The military has far less taste for human butchery than civilians.
The name of John Turchin is probably not all that well known, but he was court martialed over actions in Athens, Alabama and removed from service. Secretary of War Stanton then made him brigadier general, which outranked those who convicted him, and returned to service. When Sherman later did pretty much the same thing, no one batted an eye. What people have a taste for can rapidly change, particularly in a situation like a great-great-grandfather was in, when he "...drank water than men and horses had bleed and died in and was glad to get it." IIRC, he also observed "People got meaner and meaner" as the American Civil War progressed.
It's not a matter of a taste for butchery; it's a matter of what is. Like a friend who, when he arrived in Vietnam, wondered if he could actually kill someone, then that night, while on guard duty, moved from his position just before an artillery round struck where he'd been standing and that changed his opinion. Or an uncle in the Pacific who, was saying along with his friends what he would do when he saw a Japanese soldier only for the tall grass in front of them to part and there stand an unarmed Japanese soldiers carrying canteens, and not a one pulled the trigger, allowing him to slowly bow and back away. That changed at some point as he was crawling under Japanese and US shells flying overhead. And there were other stories that perhaps are not for the squeamish.
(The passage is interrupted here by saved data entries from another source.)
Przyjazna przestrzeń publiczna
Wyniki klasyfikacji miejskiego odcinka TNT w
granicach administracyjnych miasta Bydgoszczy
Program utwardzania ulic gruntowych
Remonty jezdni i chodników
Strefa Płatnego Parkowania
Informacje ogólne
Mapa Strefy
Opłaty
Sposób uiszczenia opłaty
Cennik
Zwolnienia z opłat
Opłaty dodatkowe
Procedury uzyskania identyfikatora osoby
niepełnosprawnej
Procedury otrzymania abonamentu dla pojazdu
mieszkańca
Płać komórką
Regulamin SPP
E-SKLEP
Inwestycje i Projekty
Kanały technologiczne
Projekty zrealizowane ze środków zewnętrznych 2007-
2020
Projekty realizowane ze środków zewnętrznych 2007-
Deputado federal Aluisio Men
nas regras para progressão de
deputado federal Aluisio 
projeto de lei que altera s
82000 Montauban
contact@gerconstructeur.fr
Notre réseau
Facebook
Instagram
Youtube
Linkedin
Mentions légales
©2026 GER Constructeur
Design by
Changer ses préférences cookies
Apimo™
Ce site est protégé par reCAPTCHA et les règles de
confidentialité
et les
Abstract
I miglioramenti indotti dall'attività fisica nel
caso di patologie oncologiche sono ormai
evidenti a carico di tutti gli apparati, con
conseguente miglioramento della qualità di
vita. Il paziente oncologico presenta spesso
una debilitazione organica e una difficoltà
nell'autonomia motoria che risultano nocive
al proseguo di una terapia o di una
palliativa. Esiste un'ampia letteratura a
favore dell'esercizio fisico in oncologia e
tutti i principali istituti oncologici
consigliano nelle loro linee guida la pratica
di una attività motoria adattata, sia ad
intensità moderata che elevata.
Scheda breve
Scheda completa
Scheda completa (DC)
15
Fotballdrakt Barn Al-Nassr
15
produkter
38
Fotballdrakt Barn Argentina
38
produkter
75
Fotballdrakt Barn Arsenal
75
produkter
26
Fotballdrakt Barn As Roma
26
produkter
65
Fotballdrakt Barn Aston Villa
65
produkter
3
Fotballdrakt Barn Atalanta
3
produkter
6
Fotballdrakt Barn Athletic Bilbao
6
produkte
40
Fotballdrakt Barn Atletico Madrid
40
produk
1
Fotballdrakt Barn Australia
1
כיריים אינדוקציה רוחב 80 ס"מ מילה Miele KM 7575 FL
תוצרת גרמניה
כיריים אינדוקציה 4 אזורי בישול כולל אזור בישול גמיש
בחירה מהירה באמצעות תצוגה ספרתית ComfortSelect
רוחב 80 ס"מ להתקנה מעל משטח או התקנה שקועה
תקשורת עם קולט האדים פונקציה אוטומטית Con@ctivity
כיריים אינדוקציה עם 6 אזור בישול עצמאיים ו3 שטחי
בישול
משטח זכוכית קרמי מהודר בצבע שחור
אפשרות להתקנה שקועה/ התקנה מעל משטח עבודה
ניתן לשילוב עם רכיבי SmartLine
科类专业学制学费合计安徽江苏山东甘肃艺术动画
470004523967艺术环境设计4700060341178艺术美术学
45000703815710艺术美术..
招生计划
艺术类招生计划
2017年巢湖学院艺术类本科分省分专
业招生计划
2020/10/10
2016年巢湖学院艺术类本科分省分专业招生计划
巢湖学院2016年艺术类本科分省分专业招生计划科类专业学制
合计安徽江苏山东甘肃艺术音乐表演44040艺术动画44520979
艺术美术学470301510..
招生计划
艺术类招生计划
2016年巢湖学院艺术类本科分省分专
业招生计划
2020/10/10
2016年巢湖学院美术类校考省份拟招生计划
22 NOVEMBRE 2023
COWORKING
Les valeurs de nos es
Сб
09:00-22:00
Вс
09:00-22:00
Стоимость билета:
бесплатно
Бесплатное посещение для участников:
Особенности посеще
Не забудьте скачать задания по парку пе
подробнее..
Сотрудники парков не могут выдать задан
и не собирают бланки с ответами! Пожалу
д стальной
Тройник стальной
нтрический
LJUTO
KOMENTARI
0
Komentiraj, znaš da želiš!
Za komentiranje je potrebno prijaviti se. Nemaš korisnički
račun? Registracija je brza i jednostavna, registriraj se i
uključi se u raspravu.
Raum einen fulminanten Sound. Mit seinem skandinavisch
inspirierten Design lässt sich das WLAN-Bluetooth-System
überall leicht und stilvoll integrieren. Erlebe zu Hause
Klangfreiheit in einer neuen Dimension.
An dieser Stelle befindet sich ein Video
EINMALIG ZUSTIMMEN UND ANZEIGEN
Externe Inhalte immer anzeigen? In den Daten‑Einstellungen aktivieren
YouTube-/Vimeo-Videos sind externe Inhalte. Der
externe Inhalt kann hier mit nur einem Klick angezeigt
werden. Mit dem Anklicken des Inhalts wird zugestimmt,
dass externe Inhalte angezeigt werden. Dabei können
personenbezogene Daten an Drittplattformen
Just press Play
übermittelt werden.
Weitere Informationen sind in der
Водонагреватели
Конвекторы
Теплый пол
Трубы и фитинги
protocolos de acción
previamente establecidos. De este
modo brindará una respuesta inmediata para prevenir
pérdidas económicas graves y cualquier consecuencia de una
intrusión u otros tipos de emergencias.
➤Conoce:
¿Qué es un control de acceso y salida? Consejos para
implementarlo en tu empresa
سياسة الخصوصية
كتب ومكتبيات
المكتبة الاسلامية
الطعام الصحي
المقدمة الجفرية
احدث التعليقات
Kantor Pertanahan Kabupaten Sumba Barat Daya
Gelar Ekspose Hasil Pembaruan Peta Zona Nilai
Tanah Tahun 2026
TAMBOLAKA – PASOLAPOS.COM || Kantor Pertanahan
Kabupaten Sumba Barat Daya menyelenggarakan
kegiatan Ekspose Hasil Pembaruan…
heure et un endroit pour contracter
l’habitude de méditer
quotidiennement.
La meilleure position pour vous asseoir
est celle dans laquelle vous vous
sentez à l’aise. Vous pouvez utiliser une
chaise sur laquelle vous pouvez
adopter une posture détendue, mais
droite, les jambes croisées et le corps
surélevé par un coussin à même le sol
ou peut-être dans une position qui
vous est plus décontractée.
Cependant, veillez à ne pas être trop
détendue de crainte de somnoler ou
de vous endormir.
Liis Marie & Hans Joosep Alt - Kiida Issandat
You, no doubt, have certainly have heard far more than me, and since I was unable to serve due to a physical condition (according to the MEPS), have absolutely seen more than I have. My point is more in line of only those who've been there really know, and those of us who've listened to them for most of our lives and who realize that what they told us was often sanitized at least have an inkling that some ideas of combat are, well, naive. Sort of like the civilians in an incident in the American Civil War who came out to watch a battle as though they were watching a game, only to be overrun as the battle progressed, And I'm reminded that an uncle who was at D-Day never discussed it, and I only knew about it from an aunt, who said he had nightmares about it, and that was over forty years later.
Right now, Vannevar Bush came to mind. He had done work on the incendiary bomb used by the US in WWII and is said to have awaken screaming because he "burned Tokyo." And yet Tokyo still burned. And that is war.